フリーアンケートにおいて、今回の取り組みへの不満や苦情が10.6%あった

 「不満や苦情を分析したところ、大きく2つの傾向が明らかになった。ひとつは『お客さまが休んでいないのに自分は休みにくい』というもの。もうひとつは、電話サポートなど仕事をする時間が減ると、成果も減るということ。つまり、会社都合で業績が悪くなるというこえだった。これらの答えは、当初から予測していたものではあるが、今後、解決に向けたチャレンジがあらためて必要だと考えられる」(小柳津氏)。

 今回の週休3日を実施する前から、日本マイクロソフトではさまざまな働き方改革を進めてきた。具体的には、2007年に在宅勤務制度を採用し、2011年の東日本大震災で出社できない状況を経て、2012年にはテレワークの日を設け、「いつでも、どこでも、活躍できるフレキシブルワーク環境」を推進。クラウドビジネスが拡大するのとあわせ、賛同企業とともにテレワーク週間を実施してきた。

日本マイクロソフトにおける働き方改革への取り組み

 しかし、それでもグローバルのMicrosoftの中では、日本法人の効率の悪さも目立っているという。メールの利用が依然として多い上に、Ccしている人数も多い。会議参加者の数も多く、会議時間の長さ、参加者数の多さも改善すべき課題とされてきた。

 「例えば会議では、物事を決定する時間よりもレビューの時間が長い。私が参加する会議を例に取ると、私の部門では私の下に2階層あるが、権限をきちんと与えることで私が出席しなくても会議は十分に成立する。こうした取り組みによって時間、コスト削減ができる」(手島氏)。

 会議時間は基本設定を30分、人数は多くて5人、さらにコラボレーションは会議ではなくMicrosoft Teamsを活用する、といった会議作法を社内に促すなど、仕事のやり方を変える提案を社員総会などの場でもアピールしたという。

ワークライフチョイス チャレンジ2019冬で働き方のダイバーシティを実践

 日本マイクロソフトは今回、週休3日という“劇薬”を投入したことで一定の効果はあったと判断。
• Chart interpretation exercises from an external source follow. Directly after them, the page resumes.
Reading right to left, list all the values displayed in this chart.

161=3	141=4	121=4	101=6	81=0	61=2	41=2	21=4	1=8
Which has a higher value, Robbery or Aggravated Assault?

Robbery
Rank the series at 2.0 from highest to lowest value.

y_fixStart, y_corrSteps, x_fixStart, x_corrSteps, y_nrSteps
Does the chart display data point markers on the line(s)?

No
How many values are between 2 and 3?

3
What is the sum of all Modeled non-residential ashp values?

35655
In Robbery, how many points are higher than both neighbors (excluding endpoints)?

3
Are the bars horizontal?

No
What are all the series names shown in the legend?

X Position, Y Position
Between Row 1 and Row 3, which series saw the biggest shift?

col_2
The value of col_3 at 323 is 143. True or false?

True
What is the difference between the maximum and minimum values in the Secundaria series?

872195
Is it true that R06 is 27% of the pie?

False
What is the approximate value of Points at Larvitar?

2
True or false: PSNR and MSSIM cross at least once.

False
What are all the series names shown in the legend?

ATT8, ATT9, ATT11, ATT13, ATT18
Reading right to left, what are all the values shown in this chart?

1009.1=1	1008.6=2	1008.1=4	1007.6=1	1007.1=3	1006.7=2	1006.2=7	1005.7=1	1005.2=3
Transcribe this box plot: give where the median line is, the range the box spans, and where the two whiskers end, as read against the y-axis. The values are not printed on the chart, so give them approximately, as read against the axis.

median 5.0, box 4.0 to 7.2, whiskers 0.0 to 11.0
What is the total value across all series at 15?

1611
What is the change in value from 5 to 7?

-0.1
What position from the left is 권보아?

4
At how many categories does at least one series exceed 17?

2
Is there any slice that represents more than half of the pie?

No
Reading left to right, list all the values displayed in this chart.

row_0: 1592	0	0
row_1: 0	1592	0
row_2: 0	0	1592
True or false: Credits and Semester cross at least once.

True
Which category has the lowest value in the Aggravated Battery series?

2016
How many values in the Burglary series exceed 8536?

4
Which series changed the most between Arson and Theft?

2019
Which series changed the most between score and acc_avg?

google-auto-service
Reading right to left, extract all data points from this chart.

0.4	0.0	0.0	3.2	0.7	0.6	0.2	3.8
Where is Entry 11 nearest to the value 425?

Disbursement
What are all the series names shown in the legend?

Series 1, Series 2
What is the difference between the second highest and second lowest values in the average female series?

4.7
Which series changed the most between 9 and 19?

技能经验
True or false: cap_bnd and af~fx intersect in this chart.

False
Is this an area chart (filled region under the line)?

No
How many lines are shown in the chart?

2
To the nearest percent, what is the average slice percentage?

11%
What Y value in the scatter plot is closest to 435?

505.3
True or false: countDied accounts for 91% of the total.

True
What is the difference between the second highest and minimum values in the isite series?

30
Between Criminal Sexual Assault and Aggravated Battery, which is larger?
さらに、働き方改革を進めるために、「ワークライフチョイス チャレンジ2019冬」を実践する。これは週休3日を再度開始するのではなく、働き方のダイバーシティを実践するための取り組みになるという。

 具体的には、多様な働き方への、主体的で自律的なチャレンジを促すために、有給休暇の徹底活用や年末年始休暇などとの連動、リモートワークとの併用などを通じて「賢く休む/選んで休む」ことを推進する。短い時間で働くために、スマート会議、Workplace Analyticsによる可視化、業務効率化ツールの提供などを行うほか、新たなチャレンジを楽しむために、アイデアコンテストを実施する。

 さらに、チャレンジの輪を広げていくために、ミレニアル世代向けMINDSプログラムとの連携、JR東日本と共同で駅ナカシェアオフィス「STATION WORK」を活用した実証実験を実施。一緒にチャレンジする“仲間”を募集し、実践ノウハウやソリューションの提供を行っていくとした。

 なお日本マイクロソフトでは、その後も、春、夏とワークライフチョイス チャレンジを継続していく計画だ。